Justice in Mexico

JMP hosts NPR’s Carrie Kahn in La Tertulia Speaker Series

NPR Mexico Correspondent Carrie Kahn discusses her work at the Justice in Mexico La Tertulia Speaker Series on February 6.
NPR Mexico Correspondent Carrie Kahn discusses her work at the Justice in Mexico La Tertulia Speaker Series on February 6.

Justice in Mexico was joined this month by National Public Radio’s Mexico City-based correspondent Carrie Kahn as part of its La Tertulia Speaker Series. On February 6, Kahn sat down with University of San Diego students, professors, and local journalists to discuss her work as a reporter and her insight into the security situation in Mexico.

Kahn began by sharing her recent story on the drug tunnels found along the U.S.-Mexico border, and the individuals who are allegedly forced by drug trafficking organizations into building them. The story focuses on one such worker who was arrested along with 16 others, all of whom have now been held in a Tijuana prison for over a year as the case against them unfolds. Kahn discussed the challenges in compiling the story, which took over five months to come together largely because of the difficulties in both tracking down the necessary information and the inaccessibility of talking with the prisoners. While drug tunnels are widely covered in the media, Kahn was curious as to who exactly is behind the building of these tunnels. Commenting on tunnels leading into San Diego, she expressed that “It’s amazing this is happening right here, 12 miles away.”

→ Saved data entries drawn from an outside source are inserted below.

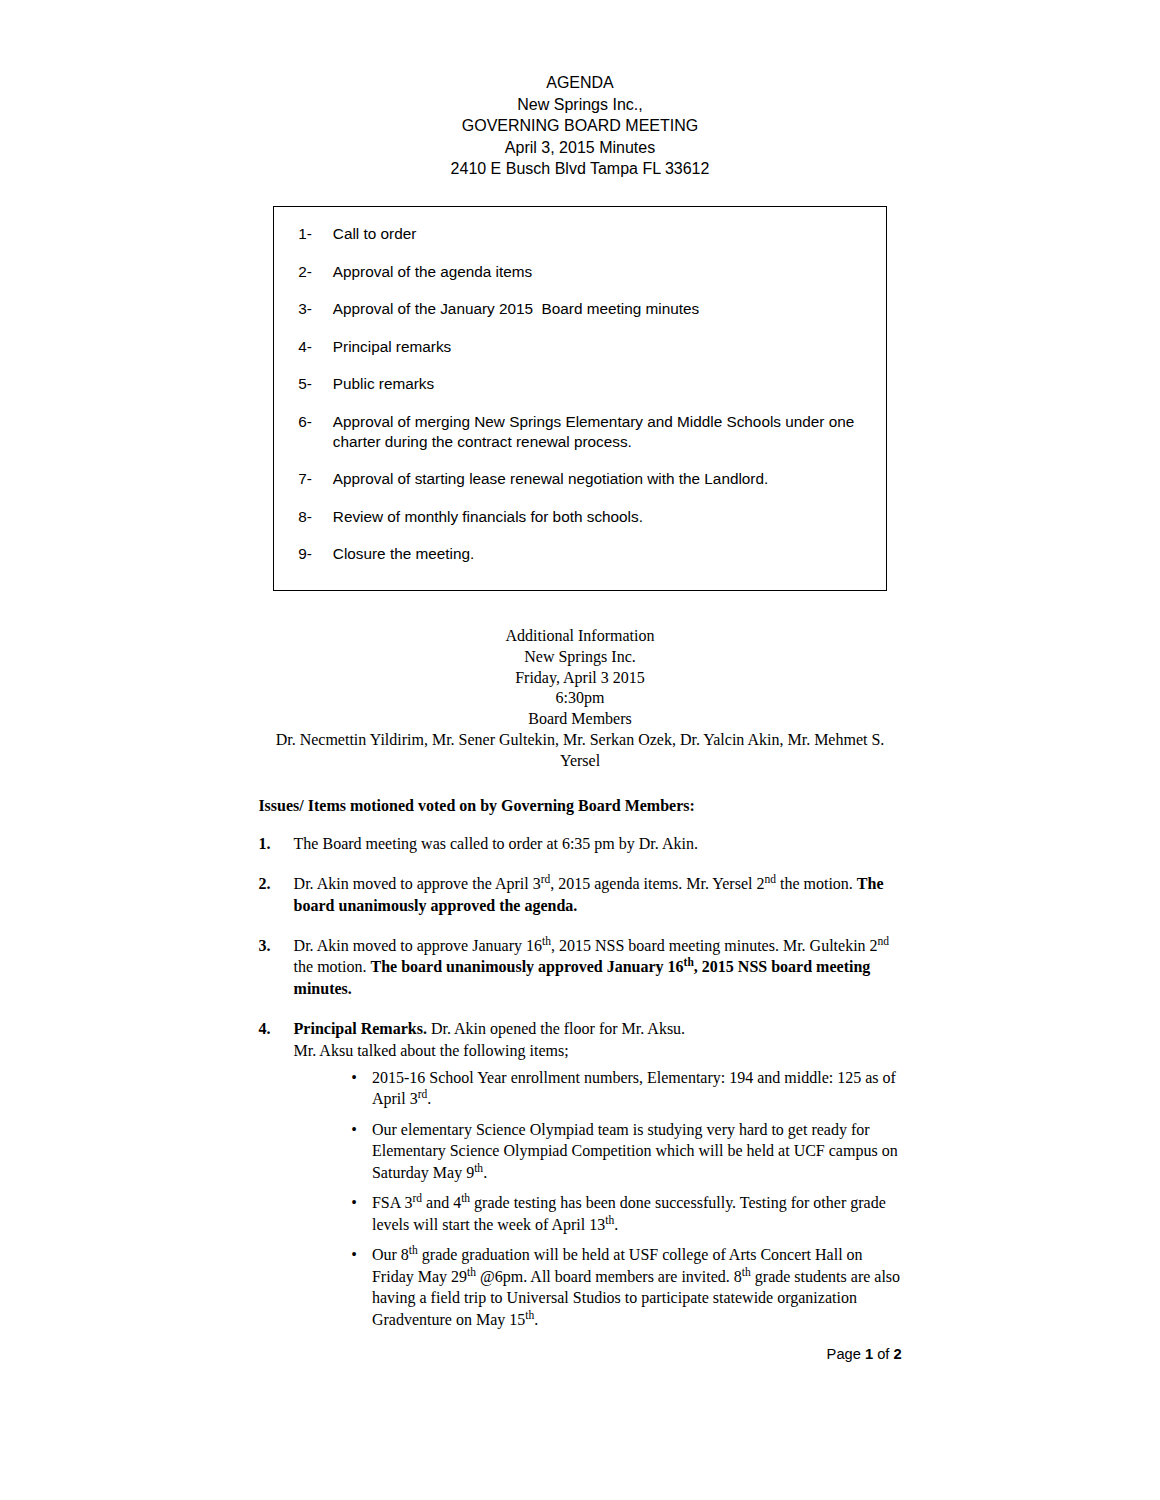AGENDA
New Springs Inc.,
GOVERNING BOARD MEETING
April 3, 2015 Minutes
2410 E Busch Blvd Tampa FL 33612
1-Call to order
2-Approval of the agenda items
3-Approval of the January 2015 Board meeting minutes
4-Principal remarks
5-Public remarks
6-Approval of merging New Springs Elementary and Middle Schools under one charter during the contract renewal process.
7-Approval of starting lease renewal negotiation with the Landlord.
8-Review of monthly financials for both schools.
9-Closure the meeting.
Additional Information
New Springs Inc.
Friday, April 3 2015
6:30pm
Board Members
Dr. Necmettin Yildirim, Mr. Sener Gultekin, Mr. Serkan Ozek, Dr. Yalcin Akin, Mr. Mehmet S. Yersel
Issues/ Items motioned voted on by Governing Board Members:
1. The Board meeting was called to order at 6:35 pm by Dr. Akin.
2. Dr. Akin moved to approve the April 3rd, 2015 agenda items. Mr. Yersel 2nd the motion. The board unanimously approved the agenda.
3. Dr. Akin moved to approve January 16th, 2015 NSS board meeting minutes. Mr. Gultekin 2nd the motion. The board unanimously approved January 16th, 2015 NSS board meeting minutes.
4. Principal Remarks. Dr. Akin opened the floor for Mr. Aksu.
Mr. Aksu talked about the following items;
2015-16 School Year enrollment numbers, Elementary: 194 and middle: 125 as of April 3rd.
Our elementary Science Olympiad team is studying very hard to get ready for Elementary Science Olympiad Competition which will be held at UCF campus on Saturday May 9th.
FSA 3rd and 4th grade testing has been done successfully. Testing for other grade levels will start the week of April 13th.
Our 8th grade graduation will be held at USF college of Arts Concert Hall on Friday May 29th @6pm. All board members are invited. 8th grade students are also having a field trip to Universal Studios to participate statewide organization Gradventure on May 15th.
Page 1 of 2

The conversation then shifted to the public security issues challenging Mexico, specifically the ongoing battle in the state of Michoacán between criminal organizations, self-defense groups, and the federal government. After listening to Kahn’s story on Michoacán released in January, she offered her own insight and understanding into the matter, acknowledging that Michoacán’s long history of rebellion and revolution is likely playing into that state’s uprising against criminal activity. She added that Michoacán’s rural landscape makes it difficult for the federal government to utilize its highly technical and advanced equipment to track drug traffickers and trafficking through the mountains. Rather the government is almost forced to rely on the personal, on-the-ground connections that self-defense groups have to maneuver in the terrain. These dynamics add to the already tense and uncertain security situation in Michoacán, though Kahn acknowledged that a number of other places throughout Mexico, most notably Guerrero, are also dealing with confrontations between self-defense and organized crime groups.

The discussion ended with Kahn talking about the economic disparities in Mexico where more than half the country lives in poverty, yet is home to the world’s second wealthiest man, Carlos Slim. Nevertheless, after sharing her recent story on Mexico’s popular skier in the 2014 Sochi Olympics, Kahn concluded, “There’s never a dull a moment in Mexico.”